#### WORK ORDER 1
In the caching post, which tool did the author choose for distributed caching?
#### WORK ORDER 2
Extract the section of the caching post from "I am currently" up to and including "much programming related.".

I am currently thinking about Caching Strategies and more importantly avoiding any duplication of data inside the cache. My query is kind of language agnostic but very much programming related.

My question is regarding the efficient caching of paged or filtered data but more than that, distributed caching. The latter I have decided to go with memcached and more specifically a .NET port of it. I have seen another commercial option in the form of NCache, but memcached seems perfectly acceptable to me and apparently is used on facebook, myspace etc...

My query then is a strategy my which you can contain objects in cache and also a reference to them with paged data. If I have 100 items and I page them, then I could cache the ids of product 1-10 inside the cache and cache each product seperately. If I where to sort the items descending then items 1-10 would be different products so I would not want to store the actual objects each time the paged data/sorting/filtering changed, but instead stored the ids of the objects so I could then perform a trabsactional lookup in the databse if some of them do not already exist in the cache or are invalid.

My initial idea was this for a cache key.

paged_<pageNumber><pageSize><sort><sortDirection>[<filter>]

I would then iterate through the cache keys and remove any which start with "paged_" My question ultimately is if any one knows of any patterns or ideas about straties regarding caching of such patterns of data such as paged data and also making sure that objects are not cached more than once.

memcached is native code and would not have a problem clearing the cache in the way I have stated above, but it is an obvious fact that the more items in the cache the more time it would take. I am interested if anyone knows of any solution or theory to this type of problem which is currently beig employed. I am sure there will be . Thank you for your time

TIA

Andrew

A: 

I once tried, what I think, is a similar caching strategy and found it unwieldy. I eventually ended up just caching the objects that make up the pages and generating the pages for every request. 10 cache hits to construct a page is going to be (hopefully) sub second response time, pretty much instant to the users of your service.

If you must cache entire pages (I think of them as result sets) then perhaps you could run the user request through a hash and use that as your cache key. It's a hard problem to visualize with a concrete example or code (for me at least).

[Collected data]
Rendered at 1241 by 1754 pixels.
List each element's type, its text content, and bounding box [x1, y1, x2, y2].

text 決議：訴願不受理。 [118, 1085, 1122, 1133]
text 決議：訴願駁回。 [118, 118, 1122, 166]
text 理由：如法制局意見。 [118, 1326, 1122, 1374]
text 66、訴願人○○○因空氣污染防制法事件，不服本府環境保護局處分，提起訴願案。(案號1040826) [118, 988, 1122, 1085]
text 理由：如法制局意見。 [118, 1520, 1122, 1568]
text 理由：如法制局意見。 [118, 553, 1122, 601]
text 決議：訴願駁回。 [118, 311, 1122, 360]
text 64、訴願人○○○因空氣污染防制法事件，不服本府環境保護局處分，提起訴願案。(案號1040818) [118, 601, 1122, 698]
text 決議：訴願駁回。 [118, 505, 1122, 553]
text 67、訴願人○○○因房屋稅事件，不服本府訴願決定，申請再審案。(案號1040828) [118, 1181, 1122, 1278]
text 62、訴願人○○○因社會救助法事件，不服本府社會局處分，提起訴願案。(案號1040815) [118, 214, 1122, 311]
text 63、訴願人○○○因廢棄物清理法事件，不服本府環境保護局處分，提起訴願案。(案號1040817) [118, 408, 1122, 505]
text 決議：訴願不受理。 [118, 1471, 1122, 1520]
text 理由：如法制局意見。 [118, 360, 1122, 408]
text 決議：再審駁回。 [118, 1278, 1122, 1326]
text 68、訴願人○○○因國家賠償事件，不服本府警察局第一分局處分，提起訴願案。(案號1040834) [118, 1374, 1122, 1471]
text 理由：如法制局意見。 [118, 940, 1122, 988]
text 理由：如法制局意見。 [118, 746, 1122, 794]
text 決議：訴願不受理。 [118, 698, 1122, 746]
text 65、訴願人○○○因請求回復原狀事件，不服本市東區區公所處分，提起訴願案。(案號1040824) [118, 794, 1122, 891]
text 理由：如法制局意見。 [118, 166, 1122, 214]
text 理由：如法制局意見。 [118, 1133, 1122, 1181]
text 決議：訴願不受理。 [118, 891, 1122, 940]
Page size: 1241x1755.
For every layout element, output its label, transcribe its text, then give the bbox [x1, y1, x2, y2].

#### EXERCISE RESULT 1
Memcached, specifically a .NET port of it.

#### EXERCISE RESULT 2
I am currently thinking about Caching Strategies and more importantly avoiding any duplication of data inside the cache. My query is kind of language agnostic but very much programming related.